(Dataset items)
* * * *

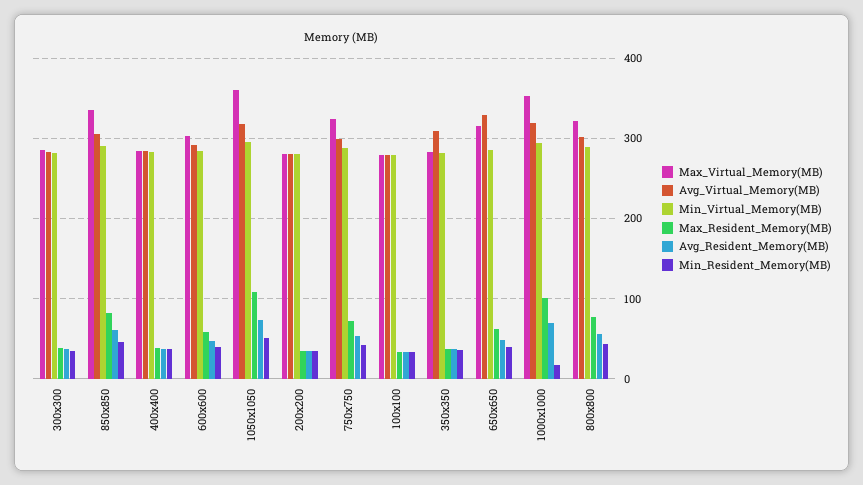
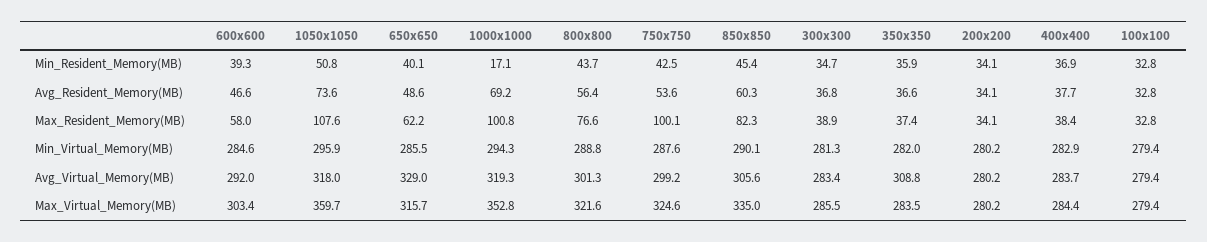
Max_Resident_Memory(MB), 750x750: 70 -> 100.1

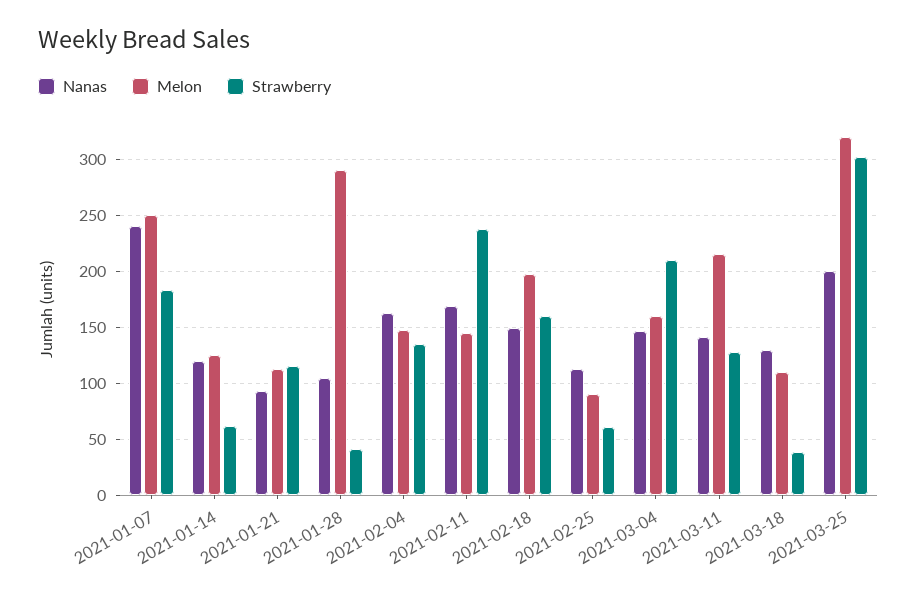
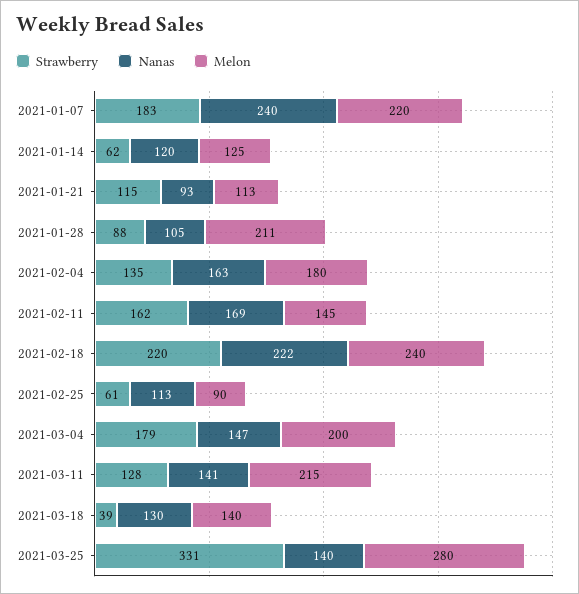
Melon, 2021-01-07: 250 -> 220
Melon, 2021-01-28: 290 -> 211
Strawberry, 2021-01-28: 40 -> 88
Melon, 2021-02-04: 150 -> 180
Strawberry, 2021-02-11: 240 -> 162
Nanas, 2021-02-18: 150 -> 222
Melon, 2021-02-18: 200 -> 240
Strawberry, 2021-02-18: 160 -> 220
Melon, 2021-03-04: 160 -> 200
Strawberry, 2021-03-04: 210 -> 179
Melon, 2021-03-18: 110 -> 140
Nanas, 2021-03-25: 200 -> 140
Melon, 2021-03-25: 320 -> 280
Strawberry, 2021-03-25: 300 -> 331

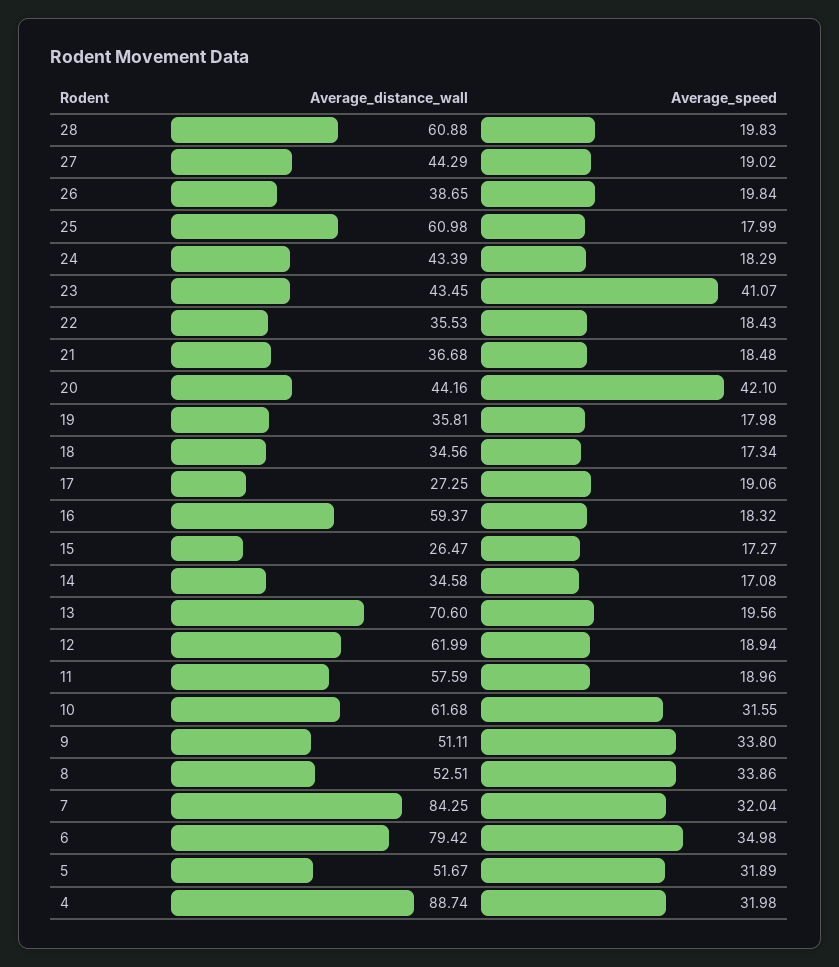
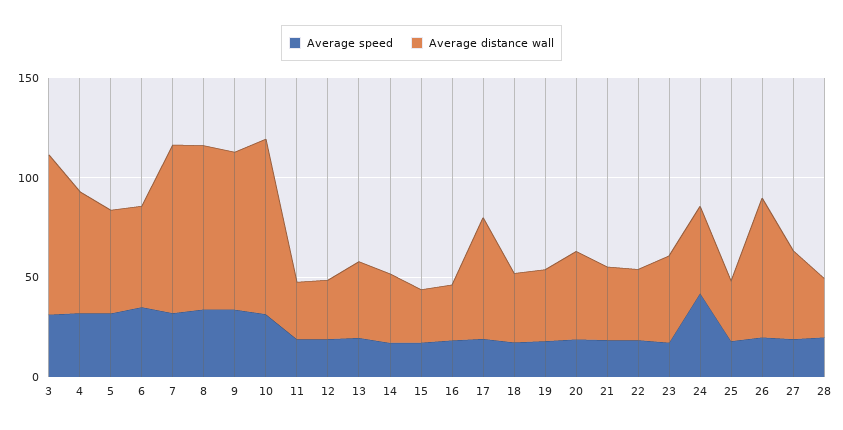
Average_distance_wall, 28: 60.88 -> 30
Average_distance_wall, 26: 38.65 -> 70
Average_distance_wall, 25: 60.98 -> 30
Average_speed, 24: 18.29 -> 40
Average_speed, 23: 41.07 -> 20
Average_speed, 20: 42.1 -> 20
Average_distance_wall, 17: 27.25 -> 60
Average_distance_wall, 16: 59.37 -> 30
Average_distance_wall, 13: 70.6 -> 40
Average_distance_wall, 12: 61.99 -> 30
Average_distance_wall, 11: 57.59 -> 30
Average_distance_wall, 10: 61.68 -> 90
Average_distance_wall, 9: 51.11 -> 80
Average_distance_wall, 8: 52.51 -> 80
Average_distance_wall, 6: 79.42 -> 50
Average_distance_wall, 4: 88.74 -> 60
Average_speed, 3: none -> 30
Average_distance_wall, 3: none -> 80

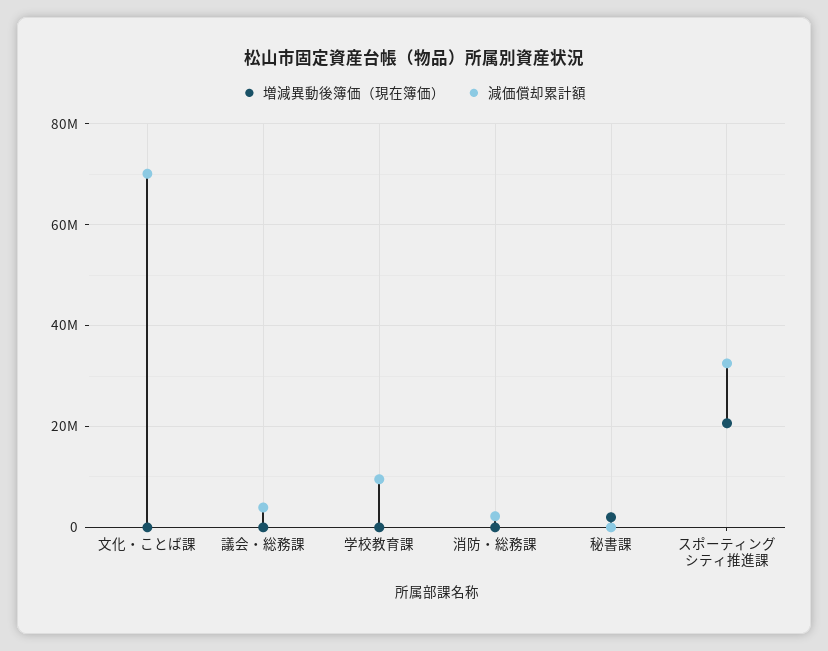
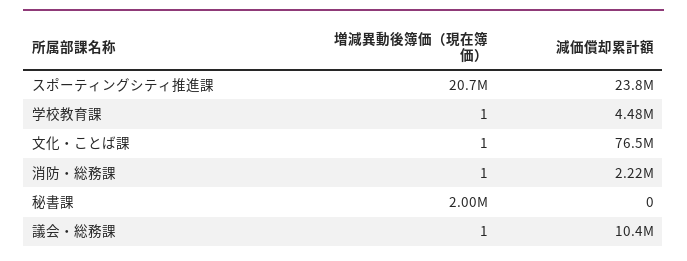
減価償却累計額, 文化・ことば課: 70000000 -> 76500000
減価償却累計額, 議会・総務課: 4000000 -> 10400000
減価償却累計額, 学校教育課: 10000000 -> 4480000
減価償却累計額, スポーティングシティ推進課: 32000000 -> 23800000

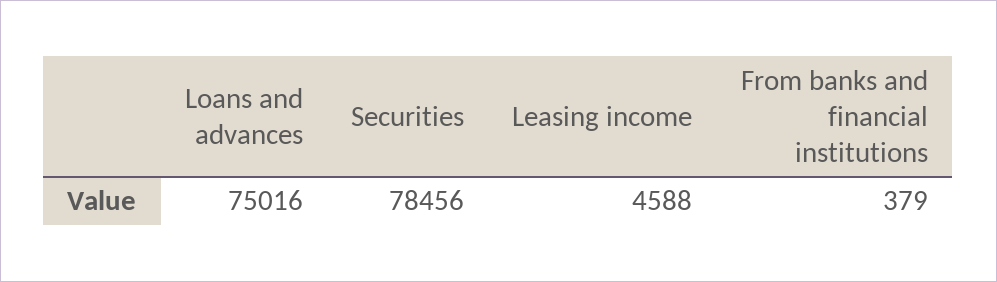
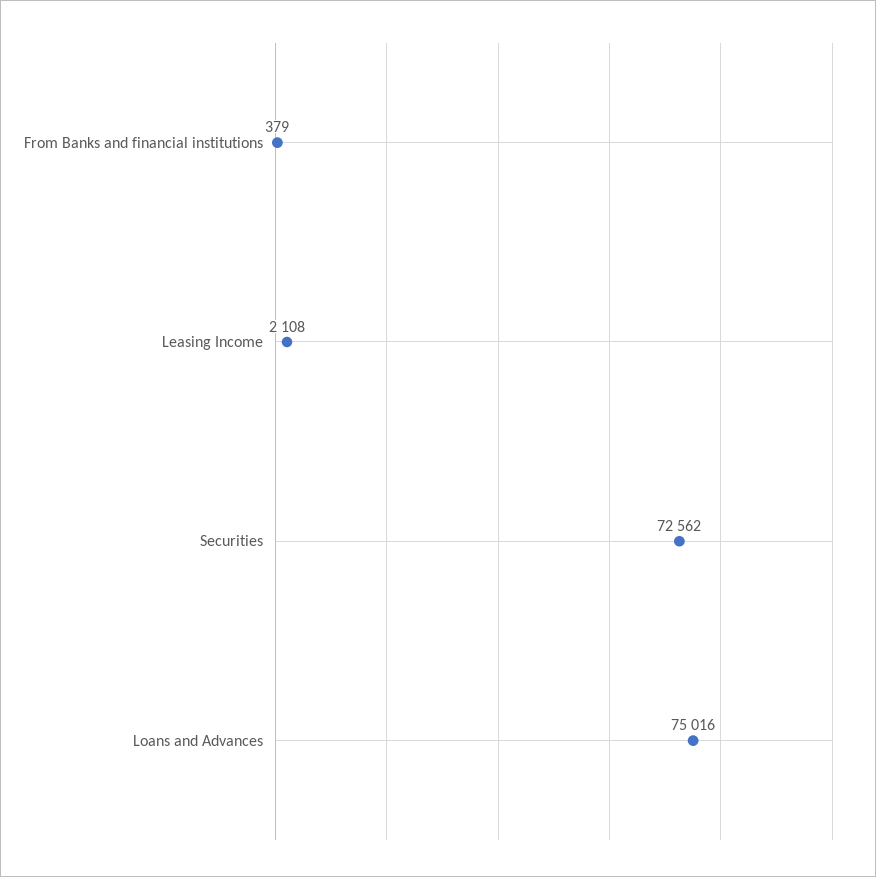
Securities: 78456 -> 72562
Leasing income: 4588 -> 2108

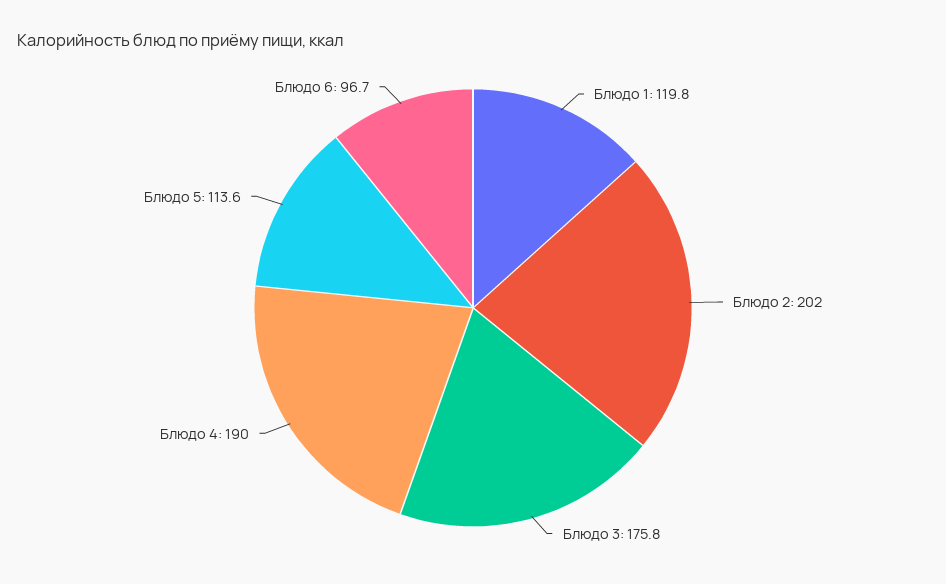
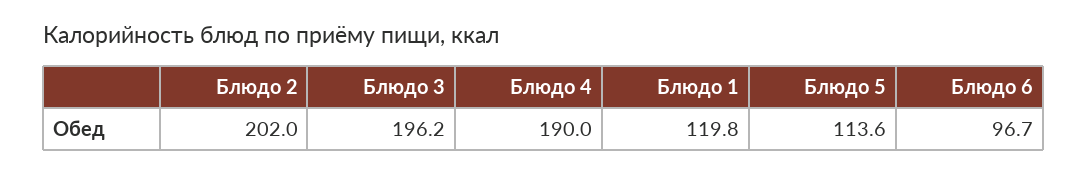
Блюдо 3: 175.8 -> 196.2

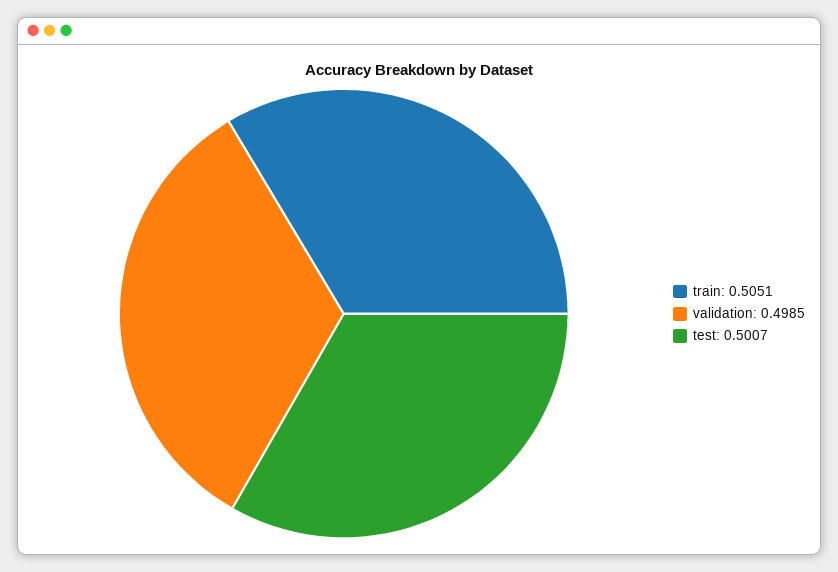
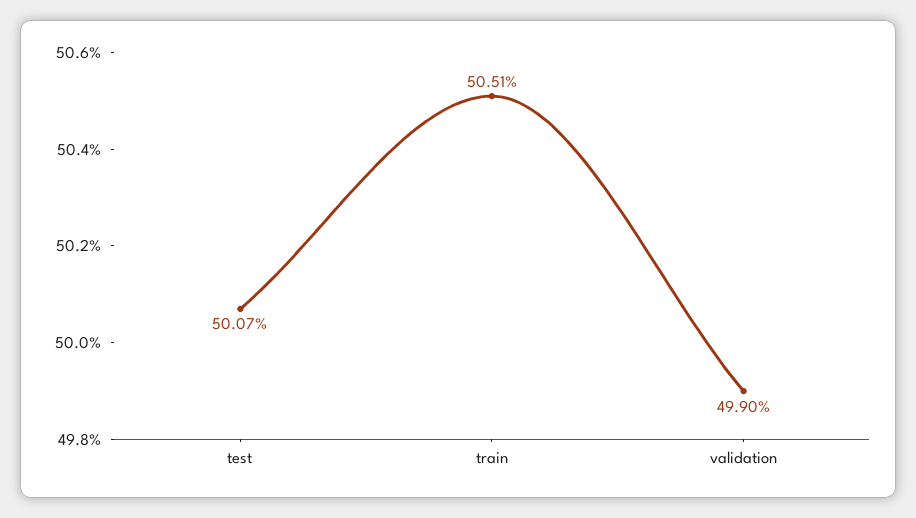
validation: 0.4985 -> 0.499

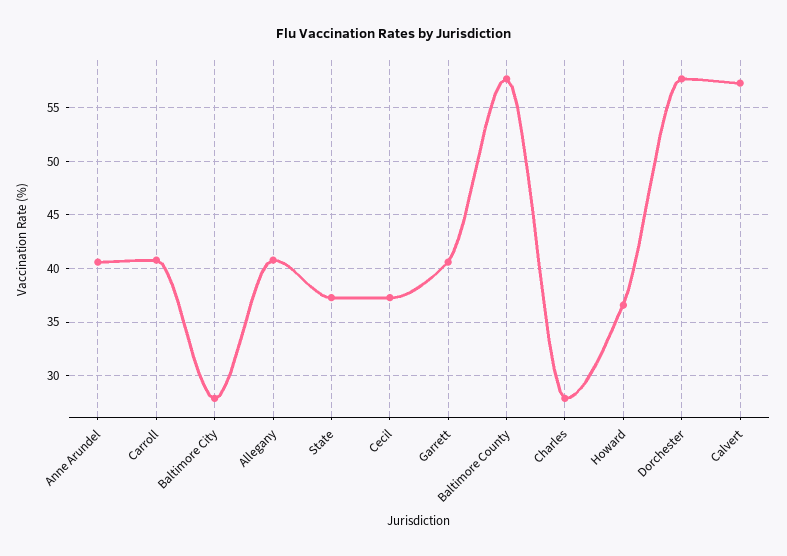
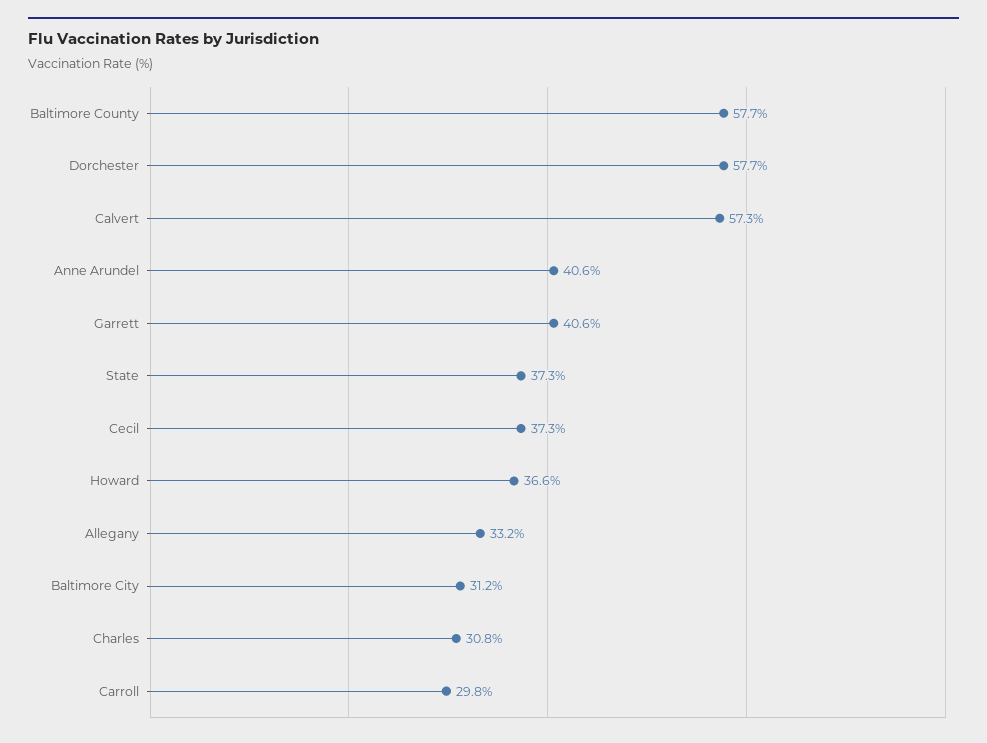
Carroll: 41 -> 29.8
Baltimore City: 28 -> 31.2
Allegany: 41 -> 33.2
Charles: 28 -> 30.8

* * * *

Reproduce the lines of the data that run from the one containing "Average_distance_wall, 17: 27.25 -> 60" to the final line, both included, exactly as they appear and without the pictures.

- _RESULT FOR THIS TASK_
Average_distance_wall, 17: 27.25 -> 60
Average_distance_wall, 16: 59.37 -> 30
Average_distance_wall, 13: 70.6 -> 40
Average_distance_wall, 12: 61.99 -> 30
Average_distance_wall, 11: 57.59 -> 30
Average_distance_wall, 10: 61.68 -> 90
Average_distance_wall, 9: 51.11 -> 80
Average_distance_wall, 8: 52.51 -> 80
Average_distance_wall, 6: 79.42 -> 50
Average_distance_wall, 4: 88.74 -> 60
Average_speed, 3: none -> 30
Average_distance_wall, 3: none -> 80

減価償却累計額, 文化・ことば課: 70000000 -> 76500000
減価償却累計額, 議会・総務課: 4000000 -> 10400000
減価償却累計額, 学校教育課: 10000000 -> 4480000
減価償却累計額, スポーティングシティ推進課: 32000000 -> 23800000

Securities: 78456 -> 72562
Leasing income: 4588 -> 2108

Блюдо 3: 175.8 -> 196.2

validation: 0.4985 -> 0.499

Carroll: 41 -> 29.8
Baltimore City: 28 -> 31.2
Allegany: 41 -> 33.2
Charles: 28 -> 30.8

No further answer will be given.